Zona Franca propone Riflessi – Storie, corpi e connessioni, un laboratorio per ragazze e ragazzi dedicato alla conoscenza del corpo, all’identità, alle relazioni e alla gestione dei conflitti. Genitori e insegnanti sono coinvolti in due momenti di formazione e confronto su educazione affettiva e comunicazione.

L’associazione Spazio Piera cura un percorso per le scuole superiori, Corpo a corpo – tra arte e identità: laboratori artistici su corpo ed emozioni, attività di disegno e tatuaggio, esplorazioni urbane e la realizzazione di un grande murale collettivo.

Con Una di noi l’associazione Bottom Up avvicina studenti e studentesse alla storia delle scienziate e alla parità nel mondo scientifico: un progetto educativo e teatrale che condurrà alla produzione di uno spettacolo corale e alla creazione di ritratti dedicati alle figure femminili scelte dalle classi.

Arcigay del Trentino propone Queer Revolution, una serie di eventi – talk, musica, letture, attività in Bookique – per dare visibilità ai temi Lgbtqia+ e sensibilizzare contro discriminazioni e stereotipi.

Glow avvierà da gennaio Fanzine urbane, sei workshop fotografici e creativi per ragazzi e ragazze dedicati alla rappresentazione dello spazio urbano, alla sicurezza percepita e alla costruzione di una città più inclusiva.

Uil Trentino partecipa con Professione plurale, un progetto sulle professioni “oltre gli stereotipi”, che unirà laboratori tecnici, incontri con professionisti e un evento pubblico finale in maggio.

Uisp Trentino propone Ready to play, un percorso sportivo dedicato all’inclusione, con una competizione mista dove vince la squadra che rispetta al meglio i principi di equità e convivenza.

Zona Franca, con Stonatə – Voci fuori dal coro, affronterà infine le disuguaglianze nel mondo musicale attraverso podcast, dialoghi pubblici, workshop creativi e un esperimento sociale sulle dinamiche di genere nei contesti di lavoro.

Accanto al bando dedicato ai progetti annuali, il Comune promuove due iniziative culturali specifiche per la ricorrenza del 25 novembre. La biblioteca comunale ospita la conferenza Violenza sessuale e domestica. Cosa è stato fatto, cosa manca ancora da fare, con l’intervento di Alessandra Kustermann, co-autrice del Libro Bianco sulla violenza sulle donne.

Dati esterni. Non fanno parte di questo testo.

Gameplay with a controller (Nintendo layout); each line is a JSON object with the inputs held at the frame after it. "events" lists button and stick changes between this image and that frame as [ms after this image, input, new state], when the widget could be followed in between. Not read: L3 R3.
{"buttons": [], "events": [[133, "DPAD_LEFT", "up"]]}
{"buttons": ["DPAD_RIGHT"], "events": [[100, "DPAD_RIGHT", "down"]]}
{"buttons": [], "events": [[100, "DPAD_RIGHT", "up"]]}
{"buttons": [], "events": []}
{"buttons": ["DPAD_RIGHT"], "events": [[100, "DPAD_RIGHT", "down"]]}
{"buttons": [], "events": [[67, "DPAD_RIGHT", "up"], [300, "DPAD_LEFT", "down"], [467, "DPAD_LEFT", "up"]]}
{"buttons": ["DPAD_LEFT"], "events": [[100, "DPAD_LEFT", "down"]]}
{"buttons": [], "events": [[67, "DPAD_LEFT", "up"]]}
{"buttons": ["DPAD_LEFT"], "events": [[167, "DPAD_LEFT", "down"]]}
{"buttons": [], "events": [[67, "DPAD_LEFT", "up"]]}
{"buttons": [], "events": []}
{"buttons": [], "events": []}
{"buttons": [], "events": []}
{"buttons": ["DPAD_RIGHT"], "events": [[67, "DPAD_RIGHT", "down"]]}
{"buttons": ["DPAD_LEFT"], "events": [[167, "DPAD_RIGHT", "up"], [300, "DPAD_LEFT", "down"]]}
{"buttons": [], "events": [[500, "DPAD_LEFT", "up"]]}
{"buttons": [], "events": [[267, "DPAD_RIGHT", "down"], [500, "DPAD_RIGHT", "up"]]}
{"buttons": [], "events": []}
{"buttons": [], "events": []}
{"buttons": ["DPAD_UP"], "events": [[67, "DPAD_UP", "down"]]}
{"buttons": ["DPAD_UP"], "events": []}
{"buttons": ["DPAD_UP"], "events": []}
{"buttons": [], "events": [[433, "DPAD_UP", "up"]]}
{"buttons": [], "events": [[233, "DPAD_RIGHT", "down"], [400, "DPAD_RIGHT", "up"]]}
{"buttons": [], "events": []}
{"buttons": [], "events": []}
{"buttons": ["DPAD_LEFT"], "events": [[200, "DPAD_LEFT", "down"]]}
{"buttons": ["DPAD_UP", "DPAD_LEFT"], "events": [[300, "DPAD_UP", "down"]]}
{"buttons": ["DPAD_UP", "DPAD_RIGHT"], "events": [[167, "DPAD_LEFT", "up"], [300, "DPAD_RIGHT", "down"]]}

L’incontro approfondisce stereotipi, vittimizzazione secondaria e le criticità riscontrate nei servizi territoriali.

Alla biblioteca ragazzi della Palazzina Liberty viene invece allestita una vetrina tematica con proposte di lettura dai 12 anni in su: romanzi e saggi su diritti, relazioni, violenza psicologica e resilienza, tra cui Mia di Antonio Ferrara, Il futuro mi aspetta di Lucia Annibali, Il libro di tutte le cose di Guus Kuijer e la raccolta Chiamarlo amore non si può.

L’insieme delle attività conferma il percorso intrapreso dal Comune negli ultimi anni per promuovere cultura del rispetto, parità e contrasto alla violenza di genere attraverso scuole, biblioteche, associazioni e spazi pubblici. C.L.